シンタイプ(SYNTYPE):等価基準標本(とうかきじゅんひょうほん)。原記載の時に命名者がホロタイプを特に指定せず、複数の標本を使用した時、その全ての標本がシンタイプとされます。また、一つの標本しか指定できないのにも係わらず、複数の標本をホロタイプとして指定した場合も、これらの標本はすべてシンタイプとなります。

パラタイプ(PARATYPE)従基準標本(じゅうきじゅんひょうほん)。原記載の時に命名者が複数の標本を使用し、その内一つをホロタイプとして指定した場合、残りの標本はパラタイプとされます。

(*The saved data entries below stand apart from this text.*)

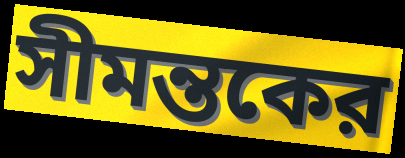
সীমন্তকের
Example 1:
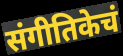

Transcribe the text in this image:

संगीतिकेचं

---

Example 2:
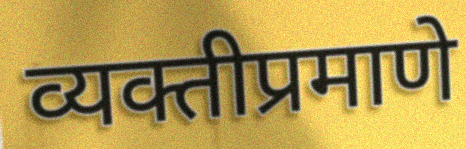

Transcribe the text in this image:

व्यक्तीप्रमाणे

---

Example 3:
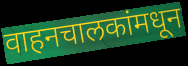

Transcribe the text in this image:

वाहनचालकांमधून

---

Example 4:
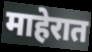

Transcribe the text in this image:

माहेरात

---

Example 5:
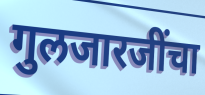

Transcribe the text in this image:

गुलजारजींचा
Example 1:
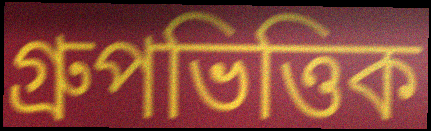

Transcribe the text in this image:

গ্রুপভিত্তিক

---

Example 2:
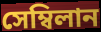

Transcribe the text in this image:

সেম্বিলান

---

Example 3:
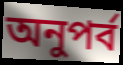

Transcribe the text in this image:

অনুপর্ব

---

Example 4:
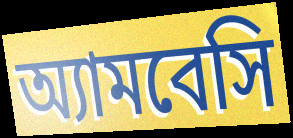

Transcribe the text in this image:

অ্যামবেসি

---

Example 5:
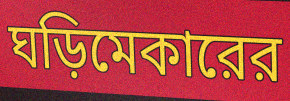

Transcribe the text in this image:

ঘড়িমেকারের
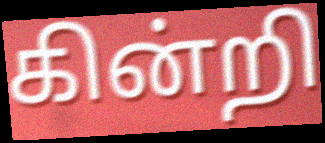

レクトタイプ(LECTOTYPE):選定基準標本(せんていきじゅんひょうほん)。原記載でホロタイプが指定されていなかったり、ホロタイプ標本が行方不明の場合、新しくシンタイプ、もしくはパラタイプの中からタイプ標本を指定します。この新しいタイプ標本をレクトタイプと呼びます。

ネオタイプ(NEOTYPE):新基準標本(しんきじゅんひょうほん)。ホロタイプもシンタイプもパラタイプもすべて行方不明になったとき、新しいタイプ標本をネオタイプとして指定します。この時、出来るだけその種の情報を集め、原記載された標本の採集地、もしくはそこに近い場所で採集された標本を慎重に選ぶ必要があります。


▲ロスアンゼルス郡自然史博物館にあるミヤマシラホシシジミタテハの新亜種のタイプ標本とそのラベル。


▲ロスアンゼルス郡自然史博物館にあるタカネキアゲハの新亜種のパラタイプ標本とそのラベル。